Architectuur van welzijn en onderwijs

De voornaamste instellingen van openbaar welzijn zijn die welke faciliteiten verschaffen voor onderwijs, gezondheid, openbare veiligheid en nutsvoorzieningen. Sommige van deze functies worden vervuld door de kerk en de staat, maar aangezien hun karakter niet in wezen religieus of politiek is, kunnen zij onafhankelijke architectonische oplossingen vereisen, vooral in stedelijke omgevingen. Een consequente typologie van deze architectuur kan echter niet door de geschiedenis heen worden vastgesteld, omdat de aanvaarding van de verantwoordelijkheid voor het welzijn van de gemeenschap in elk sociaal systeem in mate verschilt.

Gebouwen voor specifieke doeleinden van openbaar welzijn werden in de oudheid en in de vroege Middeleeuwen zelden noodzakelijk geacht. Maar in het oude Griekenland werden gezondheidsvoorzieningen opgenomen in de voorhoven van Asclepius, de god van de genezing, en in het Oosten in boeddhistische voorhoven. De Romeinen ontwikkelden een hoogontwikkeld systeem van watervoorziening en riolering, waarvan hun monumentale aquaducten een indrukwekkend overblijfsel zijn.

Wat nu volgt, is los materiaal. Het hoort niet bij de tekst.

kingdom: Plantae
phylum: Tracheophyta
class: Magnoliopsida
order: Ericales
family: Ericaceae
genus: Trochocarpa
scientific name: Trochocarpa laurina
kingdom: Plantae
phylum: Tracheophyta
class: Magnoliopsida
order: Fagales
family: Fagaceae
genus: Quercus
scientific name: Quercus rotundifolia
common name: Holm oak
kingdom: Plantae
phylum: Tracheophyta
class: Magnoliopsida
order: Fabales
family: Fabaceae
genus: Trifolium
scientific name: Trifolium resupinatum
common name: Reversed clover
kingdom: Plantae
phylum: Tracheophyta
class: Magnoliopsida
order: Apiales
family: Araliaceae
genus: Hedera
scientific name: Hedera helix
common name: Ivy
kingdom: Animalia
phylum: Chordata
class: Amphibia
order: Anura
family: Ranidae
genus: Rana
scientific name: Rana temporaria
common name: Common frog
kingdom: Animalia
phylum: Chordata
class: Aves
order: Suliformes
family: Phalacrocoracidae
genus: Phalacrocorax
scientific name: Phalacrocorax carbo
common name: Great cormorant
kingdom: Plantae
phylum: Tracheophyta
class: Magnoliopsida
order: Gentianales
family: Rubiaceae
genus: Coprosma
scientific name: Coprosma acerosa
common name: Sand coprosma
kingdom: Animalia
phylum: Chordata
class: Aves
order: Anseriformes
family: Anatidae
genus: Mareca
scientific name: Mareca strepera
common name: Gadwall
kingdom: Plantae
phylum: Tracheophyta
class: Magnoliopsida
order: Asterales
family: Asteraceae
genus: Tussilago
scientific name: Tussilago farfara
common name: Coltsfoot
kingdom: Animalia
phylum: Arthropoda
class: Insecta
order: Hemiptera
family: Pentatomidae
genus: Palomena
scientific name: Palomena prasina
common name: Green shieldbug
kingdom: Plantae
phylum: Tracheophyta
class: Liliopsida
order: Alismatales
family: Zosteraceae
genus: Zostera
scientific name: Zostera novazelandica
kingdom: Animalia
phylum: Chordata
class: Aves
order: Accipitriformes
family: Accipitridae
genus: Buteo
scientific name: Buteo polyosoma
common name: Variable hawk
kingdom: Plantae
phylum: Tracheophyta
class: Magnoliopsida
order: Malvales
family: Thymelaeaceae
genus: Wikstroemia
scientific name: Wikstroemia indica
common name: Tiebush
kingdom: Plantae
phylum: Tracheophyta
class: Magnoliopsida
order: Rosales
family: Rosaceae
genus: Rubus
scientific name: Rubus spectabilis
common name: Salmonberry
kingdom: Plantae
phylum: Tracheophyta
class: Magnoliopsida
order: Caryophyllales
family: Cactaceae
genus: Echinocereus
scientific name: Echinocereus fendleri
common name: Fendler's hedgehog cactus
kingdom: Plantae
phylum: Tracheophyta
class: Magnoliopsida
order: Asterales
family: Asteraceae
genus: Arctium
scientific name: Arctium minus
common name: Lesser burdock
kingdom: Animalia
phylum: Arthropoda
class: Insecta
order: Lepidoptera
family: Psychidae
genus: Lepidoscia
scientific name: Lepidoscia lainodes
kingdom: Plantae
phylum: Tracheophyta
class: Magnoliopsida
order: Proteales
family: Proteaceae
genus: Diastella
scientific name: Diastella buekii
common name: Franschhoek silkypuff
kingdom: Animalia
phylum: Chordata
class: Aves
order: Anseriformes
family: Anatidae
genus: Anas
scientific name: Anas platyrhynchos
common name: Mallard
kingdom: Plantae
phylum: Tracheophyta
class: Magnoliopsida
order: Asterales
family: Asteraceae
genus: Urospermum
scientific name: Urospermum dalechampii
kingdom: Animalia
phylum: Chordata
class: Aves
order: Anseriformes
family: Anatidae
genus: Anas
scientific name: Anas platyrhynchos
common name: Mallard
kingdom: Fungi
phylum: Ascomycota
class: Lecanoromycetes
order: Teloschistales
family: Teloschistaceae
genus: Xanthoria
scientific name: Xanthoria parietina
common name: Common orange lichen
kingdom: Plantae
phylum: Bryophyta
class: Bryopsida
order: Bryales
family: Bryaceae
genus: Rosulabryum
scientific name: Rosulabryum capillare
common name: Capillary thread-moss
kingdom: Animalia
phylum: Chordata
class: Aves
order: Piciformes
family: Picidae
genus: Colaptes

In de latere Middeleeuwen begonnen zich consistente vormen af te tekenen. Met de scheiding van de universiteit uit een zuiver religieuze context ontwikkelde zich een concept van planning (met name in Oxford, Cambridge en Parijs) dat nog steeds van invloed is op de onderwijsarchitectuur. Als grote zalen ontworpen ziekenhuizen werden opgericht als aanhangsel van kerken, kloosters en kloosters (Hôtel-Dieu, Beaune, Frankrijk) en wonnen architectonische onafhankelijkheid in de Renaissance (Ospedale degli Innocenti, Florence). Oude en middeleeuwse gevangenissen en wachthuizen werden af en toe geïsoleerd van militaire architectuur (bijvoorbeeld Tower of London; Bargello in Florence), maar de gevangenis werd pas een belangrijk architectonisch type aan het eind van de 18e en 19e eeuw (bijvoorbeeld George Dance’s Newgate Prison, Londen; Henry Hobson Richardson’s Allegheny County Jail, Pittsburgh).

De uitbreiding van onderwijs- en gezondheidsvoorzieningen die in de 19e eeuw begon, creëerde een wijdverspreide en voortdurend groeiende behoefte aan gespecialiseerde architectonische oplossingen. Scholen, van de kleuterschool tot de universiteit, vereisen nu niet alleen bijzondere oplossingen op alle niveaus, maar structuren voor een verscheidenheid van doeleinden binnen elk niveau; geavanceerd onderwijs vereist gebouwen voor wetenschappelijk onderzoek, opleiding voor beroepen en ambachten, recreatie, gezondheid, huisvesting, religieuze instellingen, en andere doeleinden. De meeste landen van de westerse wereld hebben onderwijsarchitectuur van de hoogste kwaliteit voortgebracht; dit architectuurtype is belangrijker dan in enig vorig tijdperk.